Pages are written and maintained by Dr Jonathan Haverkampf for this professional mental-health website. This is a single-author professional site, not a large media publication with a separate editorial board. For that reason, the site aims to be clear about its limits, careful about claims, and explicit about when readers should seek personal professional help.

Jonathan’s own publications and research routes may be linked where they are genuinely relevant, especially through the Research and Publications hub. They are never used as the only evidence for clinical, medication, diagnostic, crisis, legal, or public-health claims.

How Sources Are Chosen

Mental-health topics can affect real decisions, so high-trust pages are checked against reputable sources where practical. The sources vary by topic, but priority goes to independent public-health bodies, clinical guidelines, peer-reviewed literature, professional organisations, and major health-system explainers.
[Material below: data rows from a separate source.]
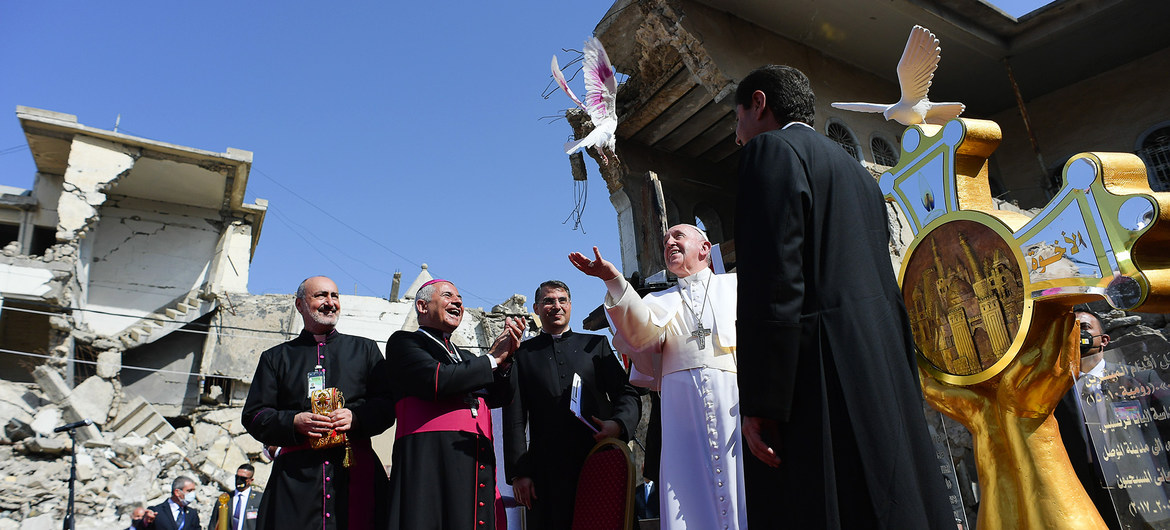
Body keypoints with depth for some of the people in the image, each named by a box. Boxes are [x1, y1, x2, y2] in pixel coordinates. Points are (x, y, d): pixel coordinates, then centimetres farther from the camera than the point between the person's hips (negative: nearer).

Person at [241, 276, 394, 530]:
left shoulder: (364, 349, 17)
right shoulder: (276, 357, 18)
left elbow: (388, 404, 9)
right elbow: (253, 416, 10)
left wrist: (356, 417, -10)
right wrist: (294, 422, -8)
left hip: (355, 470, 0)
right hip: (295, 475, 0)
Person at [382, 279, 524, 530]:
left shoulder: (467, 358, 27)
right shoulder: (403, 342, 8)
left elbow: (498, 398, 15)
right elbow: (435, 381, -11)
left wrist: (506, 358, -3)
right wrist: (492, 359, -2)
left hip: (479, 461, 6)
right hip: (430, 460, -6)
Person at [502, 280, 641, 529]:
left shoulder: (596, 344, 14)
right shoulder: (522, 354, 11)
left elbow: (627, 394, 9)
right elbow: (514, 418, 5)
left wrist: (618, 423, -13)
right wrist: (519, 472, -4)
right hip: (547, 473, -1)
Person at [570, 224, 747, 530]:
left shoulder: (735, 284, 20)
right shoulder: (661, 300, 22)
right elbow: (642, 331, -1)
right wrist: (614, 279, -14)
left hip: (734, 401, -1)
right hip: (681, 403, 1)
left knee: (742, 502, -4)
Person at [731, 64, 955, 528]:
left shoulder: (770, 150, -2)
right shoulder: (858, 172, 25)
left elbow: (772, 282, -15)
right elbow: (888, 290, 21)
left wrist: (758, 404, -16)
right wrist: (901, 393, 22)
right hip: (887, 378, 9)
  • For crisis, public-health, access-to-care, and support-route wording: official services such as HSE, NHS, 988, SAMHSA, or equivalent local services are preferred.
  • For diagnosis, medication, safety, and treatment topics: clinical guidelines, regulator information, public-health bodies, peer-reviewed literature, and major teaching-hospital explainers are preferred.
  • For psychotherapy, counselling, communication, relationships, grief, stress, and self-understanding: clinical guidance and research are combined with careful plain-language explanation.
  • For service pages: wording is kept calm and professional, without outcome guarantees, pressure tactics, or claims that a service is right for everyone.

How Pages Are Reviewed and Updated

The site is updated by priority. Pages are refreshed when source material changes, when search or reader-interest data suggests a page is being found for a sensitive query, when internal links or routes become stale, or when a topic needs clearer safety boundaries.
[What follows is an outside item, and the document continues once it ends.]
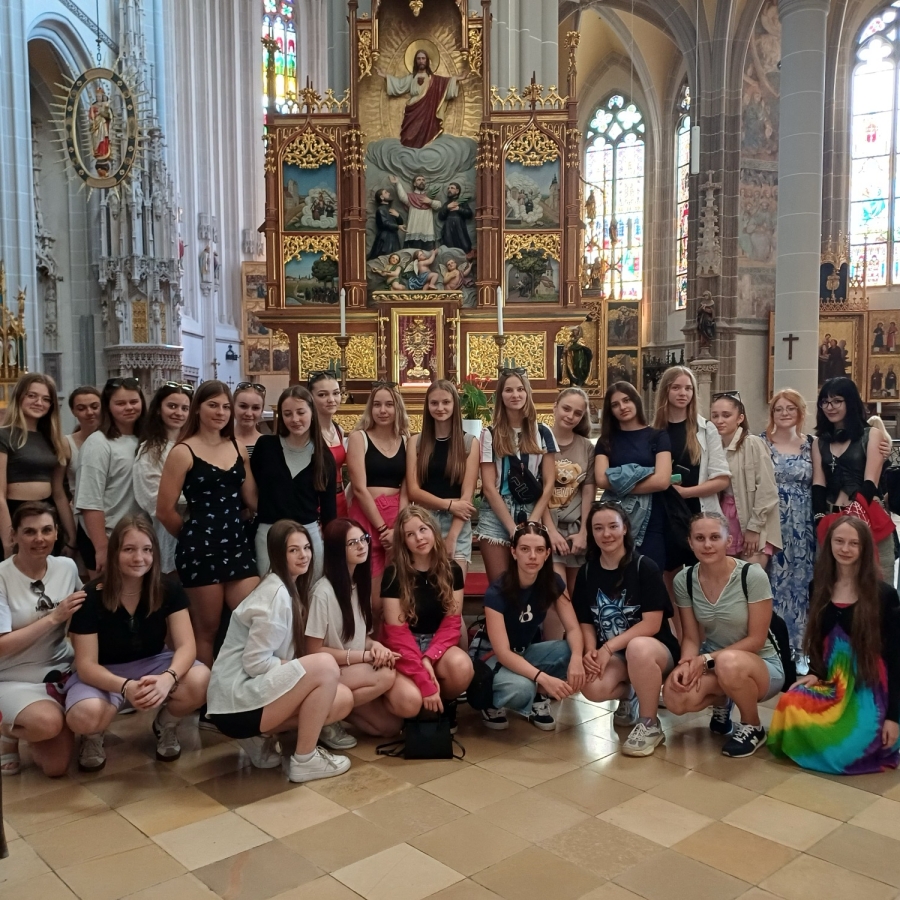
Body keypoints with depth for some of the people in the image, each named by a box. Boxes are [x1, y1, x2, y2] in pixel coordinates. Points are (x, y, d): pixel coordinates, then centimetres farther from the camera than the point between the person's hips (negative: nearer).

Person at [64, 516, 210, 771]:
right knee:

Where a page has been substantially reviewed, it may include a visible source/review note. Older pages are being improved over time, especially where they cover symptoms, medication, diagnosis, crisis-adjacent wording, service routes, or high-traffic mental-health questions.

Safety Boundaries

  • If you or someone else may be in immediate danger, contact local emergency services. In Ireland, call 112 or 999 or go to an emergency department; the HSE urgent-help page lists crisis routes. In the United States, call or text 988.
  • The site cannot diagnose you. It can help you reflect on patterns and prepare questions, but diagnosis and treatment planning require an appropriate professional assessment.
  • Medication questions, including starting, stopping, increasing, reducing, or combining medication, need to be discussed with a qualified prescriber.
  • New, severe, persistent, unexplained, or worrying physical symptoms should not be assumed to be anxiety, stress, or another mental-health issue without appropriate medical advice.
  • Comments, community areas, contact forms, and email are not psychotherapy, crisis care, or confidential clinical treatment channels.
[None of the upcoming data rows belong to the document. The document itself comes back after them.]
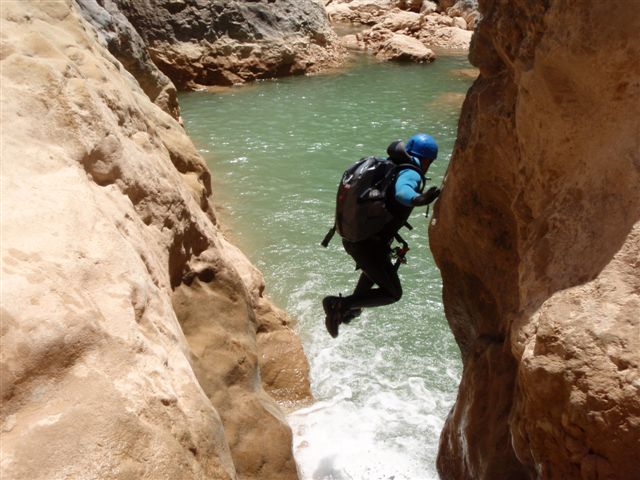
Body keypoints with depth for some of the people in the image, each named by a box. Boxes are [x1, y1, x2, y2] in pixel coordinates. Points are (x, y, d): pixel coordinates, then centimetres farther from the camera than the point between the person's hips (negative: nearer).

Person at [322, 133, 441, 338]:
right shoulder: (411, 174, -15)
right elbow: (402, 192, -39)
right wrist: (419, 199, -58)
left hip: (350, 235, 9)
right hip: (369, 245, -9)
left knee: (375, 267, 38)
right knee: (393, 293, 10)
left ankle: (351, 310, 46)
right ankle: (340, 305, -2)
How Reader Data Informs Improvements

The site uses privacy-conscious aggregate analytics and search data to notice pages that may need clearer wording, better routes, safer boundaries, or more helpful next steps. The Privacy Policy explains data handling in more detail.

Analytics work is not used to identify individual visitors, infer personal diagnoses, or store sensitive visitor details. It is used only at an aggregate level to improve public information, navigation, accessibility, and service discovery.

How To Use The Site

Corrections and Questions

If a factual point, source link, page route, or safety boundary seems unclear or out of date, you can use the contact page to flag it. Please do not send urgent crisis information, highly sensitive personal details, or emergency requests through website forms or email.

Sources and Review Note

Page updated and source checked: 13 May 2026. This page links to official public-health and clinical-information sources used as part of the site’s review framework. Pages on specific conditions or treatments use more specific sources where needed.